Yes Man: Daniel Shapiro has made a career of helping people get what they want. Now he has taken his negotiation-workshop franchise to Dubai.
September 19, 2008
By Negar Azimi
Sitting in on a lecture by Daniel Shapiro is not unlike watching a televangelist work. He shuffles quickly about the room, one of his arms swaying erratically up and down, as if it had a life and mind of its own, while the other hangs limp at his side. When emphasizing a point, he hops forward, about two inches off the ground, then lands with precision. For those in the audience, this creates the delightful sensation of listening to someone on a pogo stick.
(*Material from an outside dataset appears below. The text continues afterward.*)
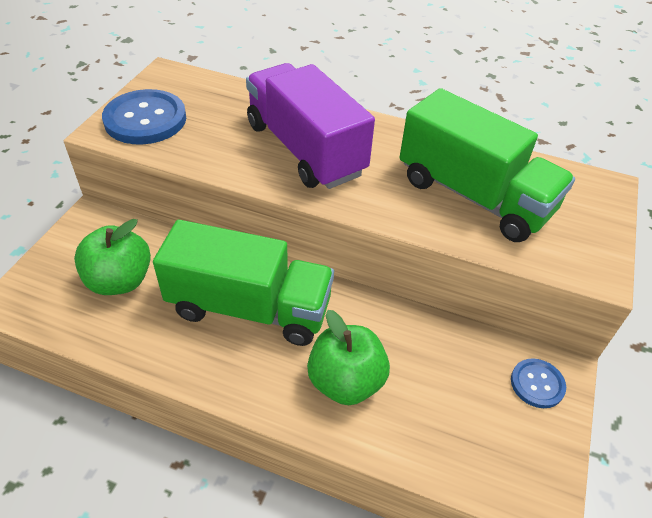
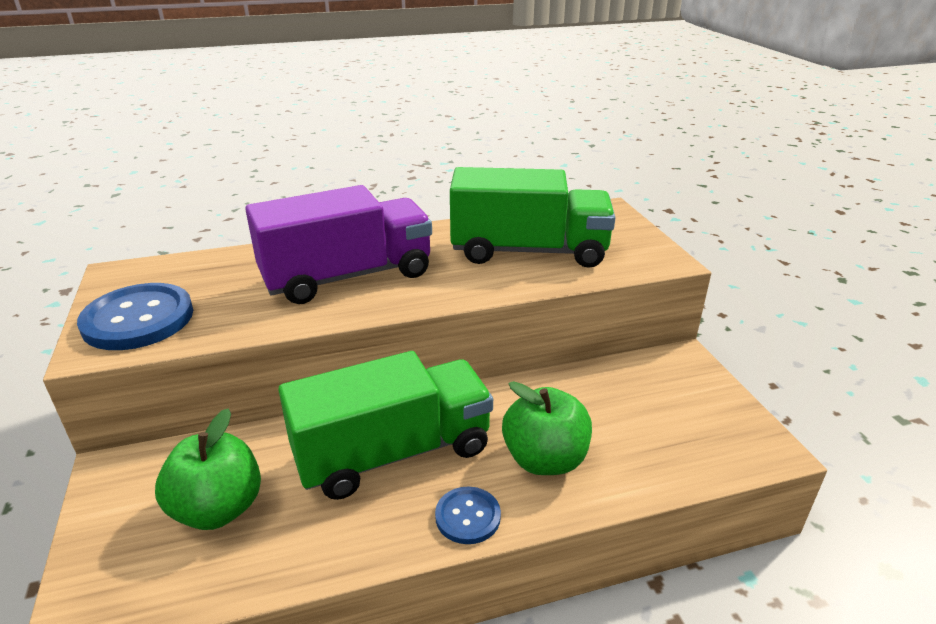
camera: 35 degrees left, 15 degrees down
purple truck [246,63,375,189] -> purple truck turned 135 degrees clockwise [245,185,432,304]
blue button [511,358,566,408] -> blue button moved to [435,486,501,544]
I first encountered the famously errant arm as it shot up to greet me in the lobby of Dubai’s Emirates Towers hotel earlier this summer. Shapiro, a clinical psychologist by training and a faculty member of both the medical school and the law school at Harvard, where he directs the International Negotiation Program, was in town to run a two-day course titled Capturing the Power of Negotiation at the new Dubai School of Government: the Arab twin of Harvard’s Kennedy School. Shapiro is a tall, smiling man with, at 36, the air of an overgrown teenager. Dressed that day in a polo shirt, with a stuffed backpack hanging off one shoulder, he looked like Waldo on vacation. He was impeccably cordial, insisting that he would be happy to chat anywhere about the next day’s program. (I would be sitting in on it as an observer.) I led him to what may have been the darkest bar in the hotel, where he sat sipping glass after glass of water. I was left to thumb through a very thick cocktail menu.